Applicable Scenarios

  1. Genomics Research: All DNA language model studies using BEND benchmark
  2. Sequence Modeling: Other time series or sequence modeling tasks involving sequence overlap
  3. Benchmark Design: Benchmark framework design requiring large-scale dataset handling
  4. Distributed Training: Distributed machine learning systems requiring consideration of data loading and shuffling strategies

References

  1. Marin et al. (2024). BEND: Benchmarking DNA language models on biologically meaningful tasks.
  2. Aizman et al. (2020). High performance I/O for large scale deep learning.
  3. Nguyen et al. (2023). HyenaDNA: Long-range genomic sequence modeling at single nucleotide resolution.
  4. Zhou et al. (2023). DNABERT-2: Efficient foundation model and benchmark for multi-species genome.
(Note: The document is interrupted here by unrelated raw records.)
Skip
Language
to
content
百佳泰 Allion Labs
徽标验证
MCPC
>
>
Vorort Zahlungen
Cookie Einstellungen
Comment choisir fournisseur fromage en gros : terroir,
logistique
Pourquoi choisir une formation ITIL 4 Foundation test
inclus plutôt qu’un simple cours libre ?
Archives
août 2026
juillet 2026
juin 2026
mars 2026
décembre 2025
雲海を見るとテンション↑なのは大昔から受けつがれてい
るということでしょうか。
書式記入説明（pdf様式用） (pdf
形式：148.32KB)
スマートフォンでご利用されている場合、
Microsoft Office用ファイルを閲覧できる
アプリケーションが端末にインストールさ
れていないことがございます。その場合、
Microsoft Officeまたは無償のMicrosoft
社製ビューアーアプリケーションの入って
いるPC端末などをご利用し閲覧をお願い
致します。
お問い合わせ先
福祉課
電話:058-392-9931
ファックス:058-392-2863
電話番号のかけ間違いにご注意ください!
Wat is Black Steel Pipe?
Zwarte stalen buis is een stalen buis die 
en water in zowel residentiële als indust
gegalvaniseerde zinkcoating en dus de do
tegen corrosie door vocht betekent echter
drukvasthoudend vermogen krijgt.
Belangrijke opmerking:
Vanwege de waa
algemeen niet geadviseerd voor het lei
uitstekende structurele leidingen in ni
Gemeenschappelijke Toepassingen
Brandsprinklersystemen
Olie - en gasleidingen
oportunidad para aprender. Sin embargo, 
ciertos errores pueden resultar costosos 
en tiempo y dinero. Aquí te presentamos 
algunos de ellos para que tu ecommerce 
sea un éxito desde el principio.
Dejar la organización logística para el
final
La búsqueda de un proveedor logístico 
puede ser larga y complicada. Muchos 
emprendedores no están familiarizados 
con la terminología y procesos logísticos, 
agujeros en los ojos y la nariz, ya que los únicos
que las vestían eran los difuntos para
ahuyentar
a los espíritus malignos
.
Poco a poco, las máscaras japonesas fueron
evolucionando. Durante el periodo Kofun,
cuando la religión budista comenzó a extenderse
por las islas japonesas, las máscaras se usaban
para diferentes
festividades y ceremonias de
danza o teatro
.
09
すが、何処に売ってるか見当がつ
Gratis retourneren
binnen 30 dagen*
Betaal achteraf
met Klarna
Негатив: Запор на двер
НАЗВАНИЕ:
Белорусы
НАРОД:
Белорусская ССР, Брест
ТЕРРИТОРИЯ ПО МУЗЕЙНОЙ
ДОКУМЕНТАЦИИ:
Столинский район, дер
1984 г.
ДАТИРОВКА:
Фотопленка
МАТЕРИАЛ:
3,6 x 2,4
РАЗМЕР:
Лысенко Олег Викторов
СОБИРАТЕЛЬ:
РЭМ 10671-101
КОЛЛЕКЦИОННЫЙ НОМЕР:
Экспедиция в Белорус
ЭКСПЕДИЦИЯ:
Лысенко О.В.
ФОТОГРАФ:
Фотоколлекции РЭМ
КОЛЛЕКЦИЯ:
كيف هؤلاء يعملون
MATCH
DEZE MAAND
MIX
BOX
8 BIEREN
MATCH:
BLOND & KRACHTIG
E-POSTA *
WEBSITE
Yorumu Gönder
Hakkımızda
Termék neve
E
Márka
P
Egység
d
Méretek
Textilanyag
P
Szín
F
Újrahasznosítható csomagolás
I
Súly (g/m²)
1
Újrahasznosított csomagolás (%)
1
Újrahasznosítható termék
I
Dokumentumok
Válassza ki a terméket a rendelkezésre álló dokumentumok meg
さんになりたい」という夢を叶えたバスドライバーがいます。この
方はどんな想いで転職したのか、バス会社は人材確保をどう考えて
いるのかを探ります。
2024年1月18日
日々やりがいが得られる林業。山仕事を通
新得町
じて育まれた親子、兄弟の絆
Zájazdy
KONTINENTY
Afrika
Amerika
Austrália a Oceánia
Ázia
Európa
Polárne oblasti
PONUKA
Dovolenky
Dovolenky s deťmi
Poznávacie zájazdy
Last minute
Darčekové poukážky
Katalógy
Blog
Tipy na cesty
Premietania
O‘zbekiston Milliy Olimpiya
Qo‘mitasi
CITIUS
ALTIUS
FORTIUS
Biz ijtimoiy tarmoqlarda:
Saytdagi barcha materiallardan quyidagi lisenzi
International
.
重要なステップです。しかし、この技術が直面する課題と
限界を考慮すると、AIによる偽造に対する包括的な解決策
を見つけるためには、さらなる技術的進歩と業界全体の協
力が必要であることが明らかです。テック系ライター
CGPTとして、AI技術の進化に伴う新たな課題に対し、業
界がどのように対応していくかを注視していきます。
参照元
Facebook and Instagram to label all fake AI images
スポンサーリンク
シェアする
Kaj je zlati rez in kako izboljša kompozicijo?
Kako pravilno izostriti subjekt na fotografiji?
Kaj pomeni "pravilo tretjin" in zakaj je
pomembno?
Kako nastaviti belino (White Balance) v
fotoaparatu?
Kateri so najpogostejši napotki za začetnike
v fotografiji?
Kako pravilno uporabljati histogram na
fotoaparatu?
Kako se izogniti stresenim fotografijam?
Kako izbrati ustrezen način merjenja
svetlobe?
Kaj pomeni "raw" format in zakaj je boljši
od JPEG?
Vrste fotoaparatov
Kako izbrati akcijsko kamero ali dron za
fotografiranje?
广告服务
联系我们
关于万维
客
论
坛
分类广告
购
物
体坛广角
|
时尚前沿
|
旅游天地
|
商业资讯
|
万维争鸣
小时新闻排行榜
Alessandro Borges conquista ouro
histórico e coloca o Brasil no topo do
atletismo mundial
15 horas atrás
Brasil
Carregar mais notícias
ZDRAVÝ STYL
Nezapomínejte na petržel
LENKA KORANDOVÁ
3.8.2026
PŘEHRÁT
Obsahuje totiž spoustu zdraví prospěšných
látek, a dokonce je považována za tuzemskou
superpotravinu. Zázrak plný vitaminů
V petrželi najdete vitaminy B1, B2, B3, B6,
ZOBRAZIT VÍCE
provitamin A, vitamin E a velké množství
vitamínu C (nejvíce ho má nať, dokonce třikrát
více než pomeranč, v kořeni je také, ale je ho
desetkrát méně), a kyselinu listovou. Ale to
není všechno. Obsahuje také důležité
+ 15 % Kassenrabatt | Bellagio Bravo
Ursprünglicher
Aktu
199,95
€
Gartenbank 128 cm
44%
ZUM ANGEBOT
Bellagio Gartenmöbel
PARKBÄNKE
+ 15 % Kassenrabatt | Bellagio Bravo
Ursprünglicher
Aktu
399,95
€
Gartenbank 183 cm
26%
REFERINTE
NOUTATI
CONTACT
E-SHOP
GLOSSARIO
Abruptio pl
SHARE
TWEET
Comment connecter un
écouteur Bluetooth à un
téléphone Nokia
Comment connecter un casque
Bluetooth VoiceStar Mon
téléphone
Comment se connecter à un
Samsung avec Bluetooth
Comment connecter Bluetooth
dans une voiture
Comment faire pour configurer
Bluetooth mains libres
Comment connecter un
Summary: This paper identifies and resolves an important practical problem in DNA language model benchmarking. While the problem itself is relatively simple, its impact is far-reaching. The paper's value lies in reminding the research community that seemingly minor implementation details can have significant effects on benchmark results, and it provides practical solutions. This is important for ensuring fairness and reliability of benchmarking.